I got to speak to Dr Ivan Muscat, today.
He’s Jersey’s Deputy Medical Officer for Health who’s been leading the island’s fight against the pandemic.
He’s a consultant microbiologist by trade and knows his stuff when it comes to tackling viruses.
Reassuringly, to me, his key point was that testing will continue to be at the heart of Jersey’s strategy.
Capacity has been ramped up, so they can now process 3,500 PCR tests a week (they’re the swab tests to see if you currently have Covid-19) and 2,500 antibody or serology tests a week (which show if you’ve previously had it).

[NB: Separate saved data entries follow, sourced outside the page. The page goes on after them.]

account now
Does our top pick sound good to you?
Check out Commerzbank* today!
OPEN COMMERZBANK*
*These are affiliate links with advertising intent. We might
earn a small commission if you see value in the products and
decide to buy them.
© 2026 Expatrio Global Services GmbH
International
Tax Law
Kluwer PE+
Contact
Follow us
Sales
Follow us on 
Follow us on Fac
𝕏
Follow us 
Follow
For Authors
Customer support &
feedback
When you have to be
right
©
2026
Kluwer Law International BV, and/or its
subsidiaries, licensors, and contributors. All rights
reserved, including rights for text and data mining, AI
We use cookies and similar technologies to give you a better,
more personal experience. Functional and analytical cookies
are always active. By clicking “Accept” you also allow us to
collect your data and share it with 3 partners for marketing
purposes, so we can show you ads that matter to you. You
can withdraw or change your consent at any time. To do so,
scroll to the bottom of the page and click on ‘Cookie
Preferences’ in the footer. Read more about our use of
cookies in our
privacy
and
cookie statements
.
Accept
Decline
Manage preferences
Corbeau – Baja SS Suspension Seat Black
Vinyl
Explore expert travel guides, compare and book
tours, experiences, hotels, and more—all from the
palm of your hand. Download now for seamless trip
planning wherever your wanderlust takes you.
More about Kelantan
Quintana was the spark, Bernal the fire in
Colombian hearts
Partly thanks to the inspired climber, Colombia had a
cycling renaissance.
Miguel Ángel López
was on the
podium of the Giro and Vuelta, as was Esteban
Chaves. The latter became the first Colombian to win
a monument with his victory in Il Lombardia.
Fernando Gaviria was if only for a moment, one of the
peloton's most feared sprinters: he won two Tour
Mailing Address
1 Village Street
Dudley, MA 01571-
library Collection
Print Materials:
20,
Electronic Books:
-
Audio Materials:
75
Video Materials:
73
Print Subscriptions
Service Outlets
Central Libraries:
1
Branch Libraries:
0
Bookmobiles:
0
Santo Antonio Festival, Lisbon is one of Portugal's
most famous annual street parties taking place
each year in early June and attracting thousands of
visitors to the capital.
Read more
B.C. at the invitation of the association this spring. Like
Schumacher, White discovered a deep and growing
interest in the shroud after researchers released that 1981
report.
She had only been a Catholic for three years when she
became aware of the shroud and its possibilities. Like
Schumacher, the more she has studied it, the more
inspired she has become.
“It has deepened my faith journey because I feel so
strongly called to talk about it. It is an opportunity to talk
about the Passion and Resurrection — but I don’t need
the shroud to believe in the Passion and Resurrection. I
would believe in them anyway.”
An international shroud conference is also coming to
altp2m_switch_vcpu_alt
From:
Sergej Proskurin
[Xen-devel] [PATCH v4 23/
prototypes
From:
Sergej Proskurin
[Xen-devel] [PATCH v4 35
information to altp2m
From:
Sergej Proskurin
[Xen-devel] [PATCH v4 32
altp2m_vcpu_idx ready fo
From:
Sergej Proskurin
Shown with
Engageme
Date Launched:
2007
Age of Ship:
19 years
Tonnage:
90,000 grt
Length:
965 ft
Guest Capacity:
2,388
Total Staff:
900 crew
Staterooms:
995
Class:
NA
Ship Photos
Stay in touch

There’s now an ongoing programme of swab testing, being done at two drive-in facilities and via a mobile unit that goes where it’s needed – such as care homes. A total of 8,500 people, basically anybody who went out to work regularly during the lockdown phase, can be tested. And those people will get retested on an ongoing basis.
In addition, the cycle of antibody testing with a statistically robust sample of households will continue. The plan, on the second cycle next weekend, will be to test 1,000 households. That’s to get a snapshot of how widespread the virus is in the island. The first sample showed around 3% to 4% of the population had, at that point, already had Covid-19.
There were many points that emerged from my hour with Dr Muscat, in no particular order:
- He’s clear it is safe to open schools as children are not deemed to be ‘super-spreaders’ of this virus.
- Any talk of testing arriving passengers in lieu of quarantining will very much be led by the medics deeming it is safe enough to do.
- There’s little evidence of community-seeding of the virus; in other words all the cases have a clear connection, whether that be in a health setting or in a household.
For those brave enough to sit through all the government press conferences in recent weeks, you’ll know I’ve been calling for Dr Muscat to be made available for quite some time.
Today, for me, finding that time was worthwhile.
I got a chance to drill down on detail, to understand the thought processes and – frankly – get a sense of whether the advice emanating from him is being listened to and acted upon.
My conclusion? Yes it is.
It’ll be great to do a proper sit-down interview with Dr Muscat when his time allows to cover off some of the many issues around coronavirus on camera, but for now it’s good to be able to report back that there clearly is a plan in place, being managed by capable people, and that the advice from the experts is getting through.